>>>>>

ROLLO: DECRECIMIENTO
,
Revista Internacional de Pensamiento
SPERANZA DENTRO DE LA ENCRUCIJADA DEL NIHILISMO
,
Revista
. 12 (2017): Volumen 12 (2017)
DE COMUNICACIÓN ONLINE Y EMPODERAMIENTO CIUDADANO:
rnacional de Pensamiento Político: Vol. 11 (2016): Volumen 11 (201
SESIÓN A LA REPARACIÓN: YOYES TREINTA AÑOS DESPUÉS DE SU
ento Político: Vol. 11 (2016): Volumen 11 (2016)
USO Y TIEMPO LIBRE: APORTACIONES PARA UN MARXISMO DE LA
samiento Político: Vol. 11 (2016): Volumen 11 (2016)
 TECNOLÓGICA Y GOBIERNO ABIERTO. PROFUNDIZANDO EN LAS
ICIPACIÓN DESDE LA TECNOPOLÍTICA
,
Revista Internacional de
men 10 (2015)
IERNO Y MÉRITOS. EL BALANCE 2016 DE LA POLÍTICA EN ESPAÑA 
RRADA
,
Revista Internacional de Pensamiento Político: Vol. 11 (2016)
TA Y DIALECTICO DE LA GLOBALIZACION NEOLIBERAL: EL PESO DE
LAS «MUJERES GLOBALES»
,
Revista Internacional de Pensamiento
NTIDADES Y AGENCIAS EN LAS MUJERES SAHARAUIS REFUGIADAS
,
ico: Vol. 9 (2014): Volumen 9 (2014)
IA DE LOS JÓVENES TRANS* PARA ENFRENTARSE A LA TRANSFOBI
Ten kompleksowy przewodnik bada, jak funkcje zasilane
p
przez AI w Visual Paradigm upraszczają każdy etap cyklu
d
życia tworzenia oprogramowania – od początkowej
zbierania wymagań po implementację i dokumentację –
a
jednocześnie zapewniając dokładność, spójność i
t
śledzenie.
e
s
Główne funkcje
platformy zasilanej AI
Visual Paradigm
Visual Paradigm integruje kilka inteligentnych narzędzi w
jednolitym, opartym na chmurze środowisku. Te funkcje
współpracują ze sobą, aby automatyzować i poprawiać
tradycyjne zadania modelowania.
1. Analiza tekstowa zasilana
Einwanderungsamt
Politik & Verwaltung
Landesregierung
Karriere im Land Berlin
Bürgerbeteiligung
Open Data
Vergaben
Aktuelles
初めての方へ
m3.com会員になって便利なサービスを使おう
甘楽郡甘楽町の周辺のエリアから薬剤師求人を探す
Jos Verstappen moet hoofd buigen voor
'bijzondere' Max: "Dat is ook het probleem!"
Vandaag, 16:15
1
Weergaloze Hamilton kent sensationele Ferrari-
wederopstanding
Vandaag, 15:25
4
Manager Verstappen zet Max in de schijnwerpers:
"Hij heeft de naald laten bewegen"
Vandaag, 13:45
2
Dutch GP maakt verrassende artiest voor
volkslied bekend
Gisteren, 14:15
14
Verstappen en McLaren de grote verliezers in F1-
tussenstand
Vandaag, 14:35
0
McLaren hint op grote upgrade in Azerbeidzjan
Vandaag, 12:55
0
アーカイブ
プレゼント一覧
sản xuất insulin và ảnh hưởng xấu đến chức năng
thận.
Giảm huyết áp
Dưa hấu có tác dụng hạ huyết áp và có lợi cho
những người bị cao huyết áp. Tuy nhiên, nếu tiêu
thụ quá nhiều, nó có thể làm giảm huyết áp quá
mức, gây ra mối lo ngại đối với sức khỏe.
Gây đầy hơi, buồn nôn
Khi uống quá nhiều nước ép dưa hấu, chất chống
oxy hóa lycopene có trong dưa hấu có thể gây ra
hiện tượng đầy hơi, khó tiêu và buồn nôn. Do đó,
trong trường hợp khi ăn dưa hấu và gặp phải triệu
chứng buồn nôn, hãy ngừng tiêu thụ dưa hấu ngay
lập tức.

<<<<<

* WHAT IS REQUIRED
Begin with the line above that has "NTIDADES Y AGENCIAS" and continue through the line that has "hiện tượng đầy", setting each one down exactly. Stop there.

* EXPECTED OUTPUT
NTIDADES Y AGENCIAS EN LAS MUJERES SAHARAUIS REFUGIADAS
,
ico: Vol. 9 (2014): Volumen 9 (2014)
IA DE LOS JÓVENES TRANS* PARA ENFRENTARSE A LA TRANSFOBI
Ten kompleksowy przewodnik bada, jak funkcje zasilane
p
przez AI w Visual Paradigm upraszczają każdy etap cyklu
d
życia tworzenia oprogramowania – od początkowej
zbierania wymagań po implementację i dokumentację –
a
jednocześnie zapewniając dokładność, spójność i
t
śledzenie.
e
s
Główne funkcje
platformy zasilanej AI
Visual Paradigm
Visual Paradigm integruje kilka inteligentnych narzędzi w
jednolitym, opartym na chmurze środowisku. Te funkcje
współpracują ze sobą, aby automatyzować i poprawiać
tradycyjne zadania modelowania.
1. Analiza tekstowa zasilana
Einwanderungsamt
Politik & Verwaltung
Landesregierung
Karriere im Land Berlin
Bürgerbeteiligung
Open Data
Vergaben
Aktuelles
初めての方へ
m3.com会員になって便利なサービスを使おう
甘楽郡甘楽町の周辺のエリアから薬剤師求人を探す
Jos Verstappen moet hoofd buigen voor
'bijzondere' Max: "Dat is ook het probleem!"
Vandaag, 16:15
1
Weergaloze Hamilton kent sensationele Ferrari-
wederopstanding
Vandaag, 15:25
4
Manager Verstappen zet Max in de schijnwerpers:
"Hij heeft de naald laten bewegen"
Vandaag, 13:45
2
Dutch GP maakt verrassende artiest voor
volkslied bekend
Gisteren, 14:15
14
Verstappen en McLaren de grote verliezers in F1-
tussenstand
Vandaag, 14:35
0
McLaren hint op grote upgrade in Azerbeidzjan
Vandaag, 12:55
0
アーカイブ
プレゼント一覧
sản xuất insulin và ảnh hưởng xấu đến chức năng
thận.
Giảm huyết áp
Dưa hấu có tác dụng hạ huyết áp và có lợi cho
những người bị cao huyết áp. Tuy nhiên, nếu tiêu
thụ quá nhiều, nó có thể làm giảm huyết áp quá
mức, gây ra mối lo ngại đối với sức khỏe.
Gây đầy hơi, buồn nôn
Khi uống quá nhiều nước ép dưa hấu, chất chống
oxy hóa lycopene có trong dưa hấu có thể gây ra
hiện tượng đầy hơi, khó tiêu và buồn nôn. Do đó,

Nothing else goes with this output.